電話やメールによる近況確認で、自宅での過ごし方や気持ちの変化を知るだけでなく、ちょっとしたやりとりであってもメンバーの新たな面を発見することも。
制限の多い中、専門的な支援の限界を感じることもありますが、あらためて会話すること、文字にして伝えてみることの大切さを実感しています。
今後も利用を自粛しているメンバーのサポートに力を注いでいきたいと思います。

さて、たぬきに通所しているメンバーは、9月より「大人の部活動」が本格始動となります。新型コロナウィルスの感染拡大にならないよう、対策を講じながら進めてまいります。

「書道部」
なんと、声を出す斬新な書道部。声に出すことと紙に書き記すことをカタチにしていく部活です。

「合唱部」
音楽の授業では味わえない自由なスタイルで、歌わず、その場にいるだけで出席扱い。部員のリクエストにも応える柔軟で自由な部活です。

「ネイチャーウォッチング部」
たぬき工房周辺の自然を観察しながら、ゆる~く筋肉をつける文化部兼運動部。
イノシシ、アナグマ、キジなどに遭遇できるかも。

「COOL JAPAN研究部」
海外で評価の高い、日本の文化や習慣をあらためて知り、深めていく部活です。
テーマは個人ごとに設定し、自分のペースで好き勝手に深めます。

「人生案内研究(会)」
新聞紙面などにある、お悩み相談の名珍回答者を目指す研究会です。
今の自分のまま、カッコつけずに言葉にすることを目指します。
「部」ではなく「会」にしたのは、いろいろな分野で活躍されている方を回答者としてお招きして、にぎやかな会にしてみたいという願いからです。

 

この大人の部活動を始めるにあたり、スタッフも楽しむ!失敗もOK!という枠組みで企画を練りましたが、企画会議で出た案はどれも捨てがたいほどのクオリティ。まずはこの5つの部活動をゆる~く熟成させ、ステイたぬき組の充実を図る予定です。

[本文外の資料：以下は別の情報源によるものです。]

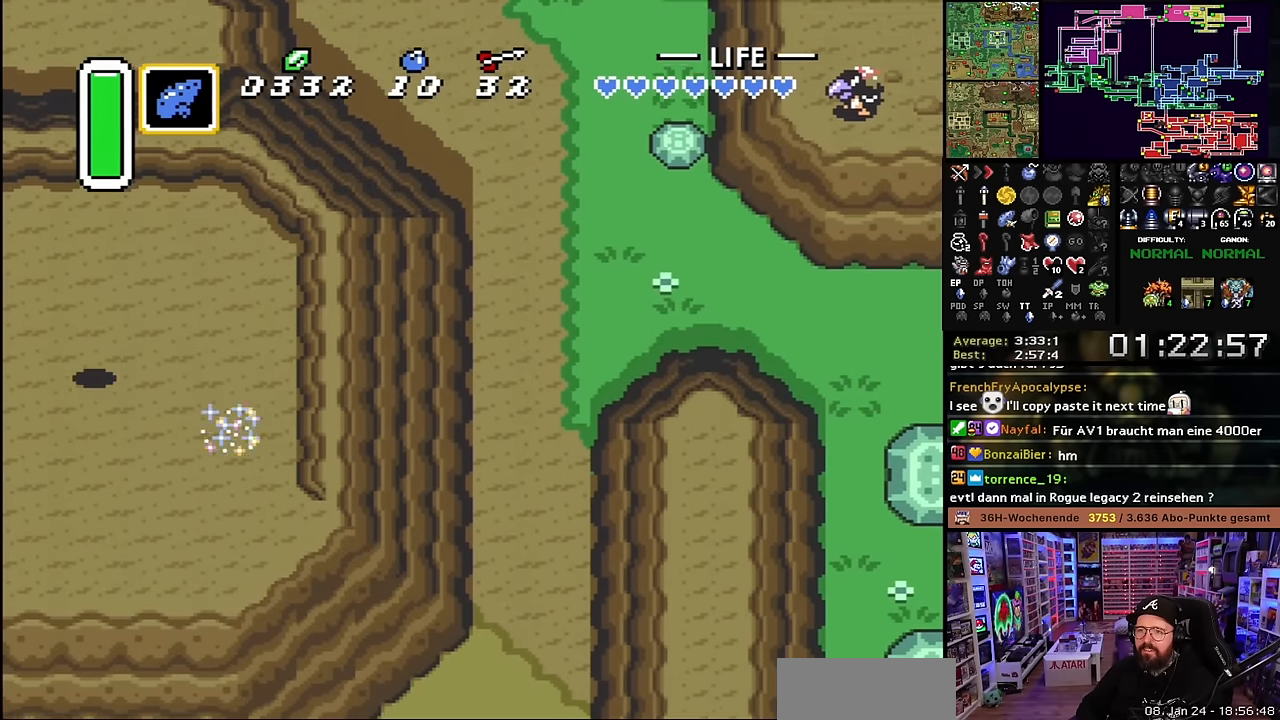
{"buttons": ["DPAD_LEFT"], "events": [[50, "DPAD_UP", "up"], [83, "L1", "up"], [216, "R1", "down"], [366, "R1", "up"]]}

今後、退院間もない方、薬の調整中の方など、作業を目的としないデイコースのメンバーも部活には順次参加できるよう、支援環境を整えていく予定です。
詳しくは電話 0438-52-0175 もしくは お問い合わせ よりご連絡ください。(担当:小黒)

治療意欲を持ち続けることの大変さを、さまざまな発見や気づきで緩和させていけるよう、工夫しながら回復していきましょう。